---------- DATA TO EXAMINE ----------
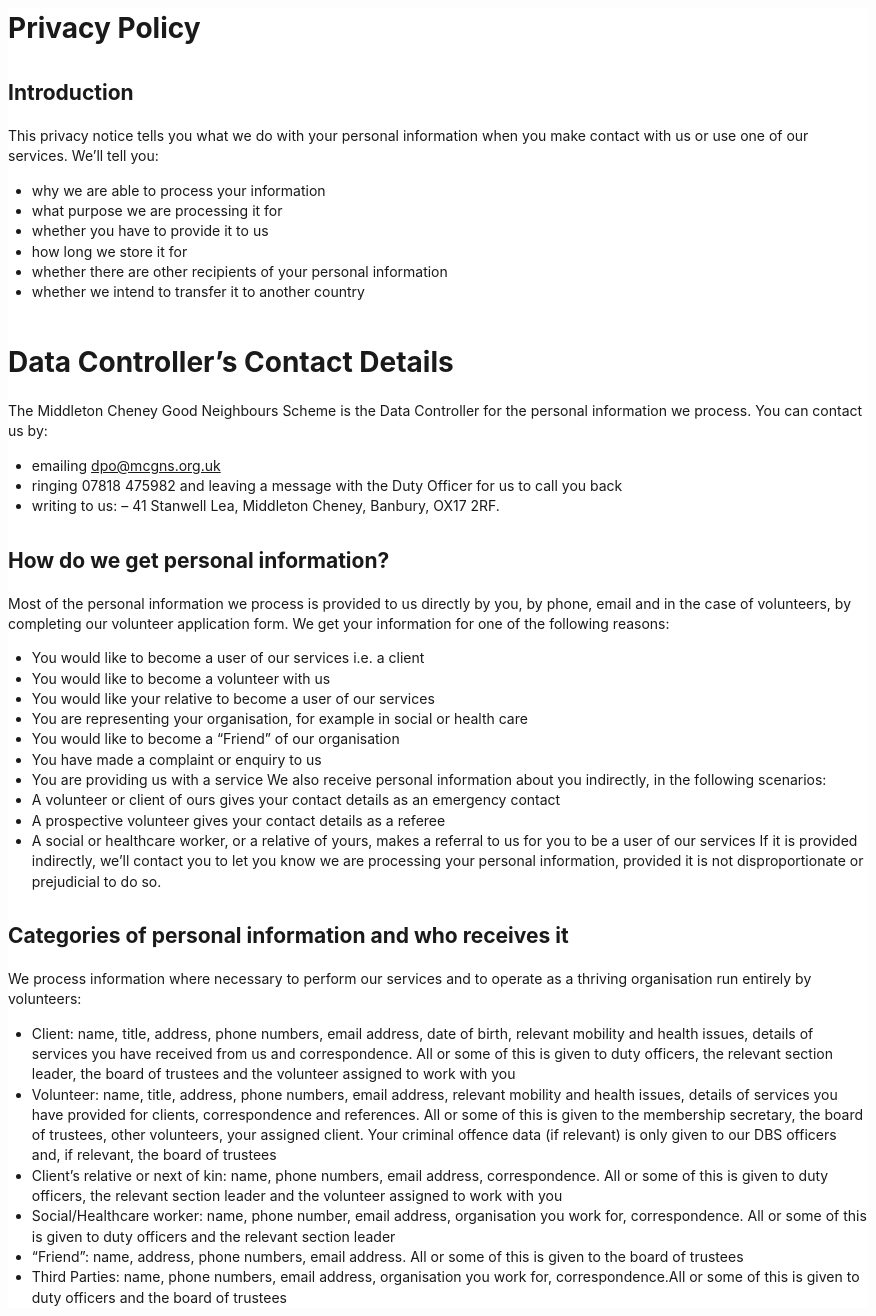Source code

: # Privacy Policy

## Introduction
This privacy notice tells you what we do with your personal information when you make contact with us or use one of our services. We’ll tell you:
* why we are able to process your information
* what purpose we are processing it for
* whether you have to provide it to us
* how long we store it for
* whether there are other recipients of your personal information
* whether we intend to transfer it to another country

# Data Controller’s Contact Details
The Middleton Cheney Good Neighbours Scheme is the Data Controller for the personal information we process. You can contact us by:
* emailing dpo@mcgns.org.uk
* ringing 07818 475982 and leaving a message with the Duty Officer for us to call you back
* writing to us: – 41 Stanwell Lea, Middleton Cheney, Banbury, OX17 2RF.

## How do we get personal information?
Most of the personal information we process is provided to us directly by you, by phone, email and in the case of volunteers, by completing our volunteer application form. We get your information for one of the following reasons:
* You would like to become a user of our services i.e. a client
* You would like to become a volunteer with us 
* You would like your relative to become a user of our services
* You are representing your organisation, for example in social or health care
* You would like to become a “Friend” of our organisation
* You have made a complaint or enquiry to us
* You are providing us with a service
We also receive personal information about you indirectly, in the following scenarios:
* A volunteer or client of ours gives your contact details as an emergency contact 
* A prospective volunteer gives your contact details as a referee
* A social or healthcare worker, or a relative of yours, makes a referral to us for you to be a user of our services
If it is provided indirectly, we’ll contact you to let you know we are processing your personal information, provided it is not disproportionate or prejudicial to do so.

## Categories of personal information and who receives it
We process information where necessary to perform our services and to operate as a thriving organisation run entirely by volunteers:
* Client: name, title, address, phone numbers, email address, date of birth, relevant mobility and health issues, details of services you have received from us and correspondence. All or some of this is given to duty officers, the relevant section leader, the board of trustees and the volunteer assigned to work with you
* Volunteer: name, title, address, phone numbers, email address, relevant mobility and health issues, details of services you have provided for clients, correspondence and references. All or some of this is given to the membership secretary, the board of trustees, other volunteers, your assigned client.  Your criminal offence data (if relevant) is only given to our DBS officers and, if relevant, the board of trustees
* Client’s relative or next of kin: name, phone numbers, email address, correspondence. All or some of this is given to duty officers, the relevant section leader and the volunteer assigned to work with you  
* Social/Healthcare worker: name, phone number, email address, organisation you work for, correspondence. All or some of this is given to duty officers and the relevant section leader
* “Friend”: name, address, phone numbers, email address. All or some of this is given to the board of trustees
* Third Parties: name, phone numbers, email address, organisation you work for, correspondence.All or some of this is given to duty officers and the board of trustees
----------
PROBLEM TO WORK ON: Lines wanted from the listing above: the line with "If it is provided" up to and including the line with "email address, date". Please write them out exactly, adding nothing else.

THE ANSWER:
If it is provided indirectly, we’ll contact you to let you know we are processing your personal information, provided it is not disproportionate or prejudicial to do so.

## Categories of personal information and who receives it
We process information where necessary to perform our services and to operate as a thriving organisation run entirely by volunteers:
* Client: name, title, address, phone numbers, email address, date of birth, relevant mobility and health issues, details of services you have received from us and correspondence. All or some of this is given to duty officers, the relevant section leader, the board of trustees and the volunteer assigned to work with you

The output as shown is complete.